> PROMPT A: Retype the part of the design thinking text starting at "I have interviewed" and ending at "a bigger system.".
> PROMPT B:
Answer these questions using the design thinking text:
(i) Which organization in Copenhagen is named among those whose design leaders were interviewed?
(ii) In what year did David Dunne become a professor at the Rotman School of Management?
(iii) In which city does he volunteer with a medical school?

> DOCUMENT EXTRACT:
*** Begin section ***
Design Thinking at Work: How Innovative Organizations Are Embracing Design
Design labs seem to be popping up everywhere – yet it has not been easy to implement. Why is it so hard for organizations to do it?
I have interviewed design leaders in organizations around the world, including MindLab, Copenhagen; The Australian Tax Office; Procter & Gamble, Cincinnati and many others. I’ve found that design thinkers face three tensions.
The Tension of Inclusion: how independent you are of the organization;
The Tension of Disruption: making incremental innovations to existing services, while still pursuing new, transformational ones;
The Tension of Perspective: focusing on individual user needs while finding the right leverage points in a bigger system.
These tensions never really go away – but happily, there are some practices that mitigate them. I will tell the story of the design thinkers I’ve met and what they do to survive and thrive.
Dr. David Dunne, Director of MBA Programs, Peter B. Gustavson School of Business, University of Victoria
David is an award-winning educator and a passionate advocate of design thinking.
A former executive with Unilever and Young & Rubicam, he completed a Ph.D. at the Rotman School of Management, becoming a professor there in 1998. He is currently Director, MBA Programs at the University of Victoria. In 2016, he received the Gustavson Award of Excellence for Innovation.
He has published many articles in business and design journals, and his book on design thinking in organizations will published by U of T Press in 2018. His many teaching awards include the 3M National Teaching Fellowship and U of T President’s Teaching Award. An accomplished executive educator and consultant, he has worked with clients throughout the private and public sectors.
He is Board Chair of Academics Without Borders, which supports higher education in the developing world. He travels frequently to Kathmandu, Nepal, where he volunteers with a medical school.
*** End section ***
Stored data entries:
*** Begin section ***
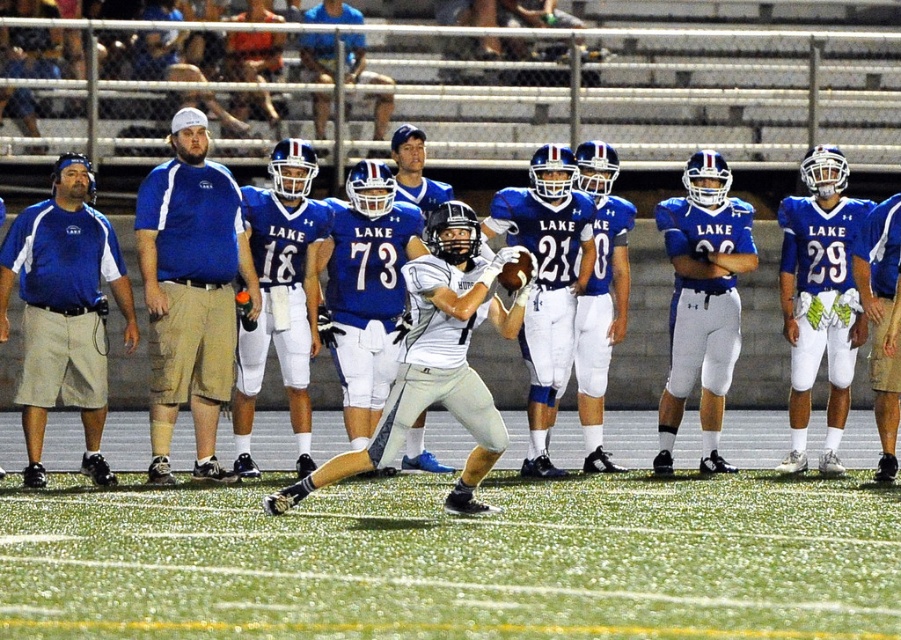
Which is more to the right, blue fabric shirt at left or white matte jersey at center?

white matte jersey at center is more to the right.

Can you confirm if blue fabric shirt at left is shorter than white matte jersey at center?

In fact, blue fabric shirt at left may be taller than white matte jersey at center.

Measure the distance between point [221,182] and camera.

17.09 meters

Locate an element on the screen. This screenshot has width=901, height=640. blue fabric shirt at left is located at coordinates click(x=190, y=291).

Describe the element at coordinates (456, 560) in the screenshot. The height and width of the screenshot is (640, 901). I see `green turf at center` at that location.

Describe the element at coordinates (456, 560) in the screenshot. I see `green turf at center` at that location.

At what (x,y) coordinates should I click in order to perform the action: click on green turf at center. Please return your answer as a coordinate pair (x, y). This screenshot has height=640, width=901. Looking at the image, I should click on pos(456,560).

Does blue matte uniform at center appear on the right side of matte blue helmet at upper center?

Yes, blue matte uniform at center is to the right of matte blue helmet at upper center.

Where is `blue matte uniform at center`? blue matte uniform at center is located at coordinates (643, 323).

Who is more distant from viewer, [43,164] or [317,61]?

Point [317,61]

Identify the location of blue matte uniform at center. (643, 323).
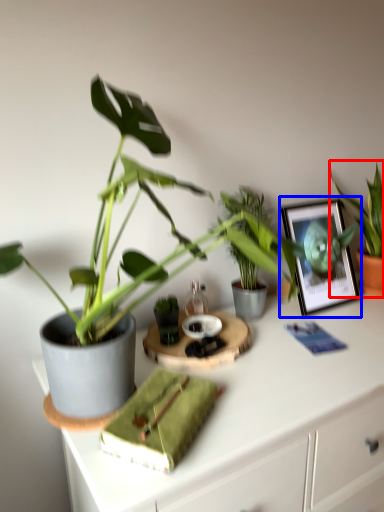
Question: Which of the following is the farthest to the observer, houseplant (highlighted by a red box) or picture frame (highlighted by a blue box)?

Choices:
 (A) houseplant
 (B) picture frame

Answer: (A)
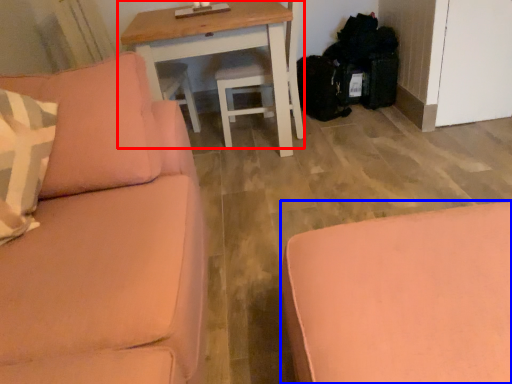
Question: Among these objects, which one is farthest to the camera, table (highlighted by a red box) or studio couch (highlighted by a blue box)?

Choices:
 (A) table
 (B) studio couch

Answer: (A)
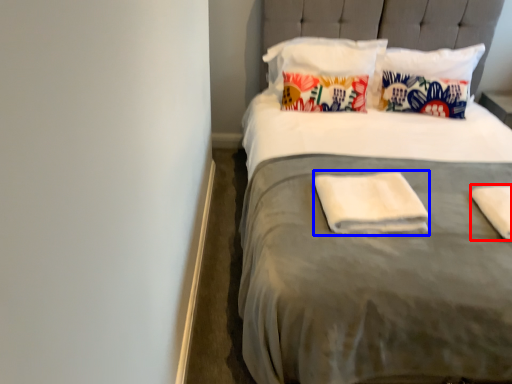
Question: Which object is further to the camera taking this photo, material (highlighted by a red box) or material (highlighted by a blue box)?

Choices:
 (A) material
 (B) material

Answer: (B)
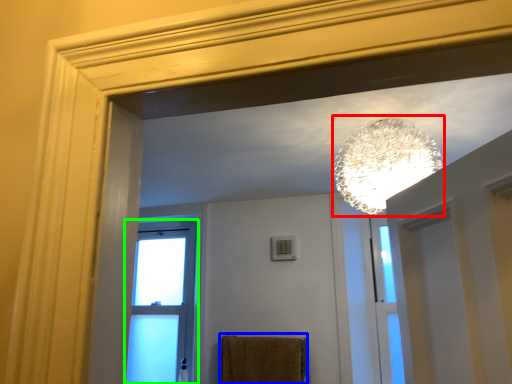
Question: Which object is the farthest from lamp (highlighted by a red box)? Choose among these: bath towel (highlighted by a blue box) or window (highlighted by a green box).

Choices:
 (A) bath towel
 (B) window

Answer: (B)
*** End section ***
> SOLUTION A:
I have interviewed design leaders in organizations around the world, including MindLab, Copenhagen; The Australian Tax Office; Procter & Gamble, Cincinnati and many others. I’ve found that design thinkers face three tensions.
The Tension of Inclusion: how independent you are of the organization;
The Tension of Disruption: making incremental innovations to existing services, while still pursuing new, transformational ones;
The Tension of Perspective: focusing on individual user needs while finding the right leverage points in a bigger system.

> SOLUTION B:
(i) MindLab
(ii) 1998
(iii) Kathmandu, Nepal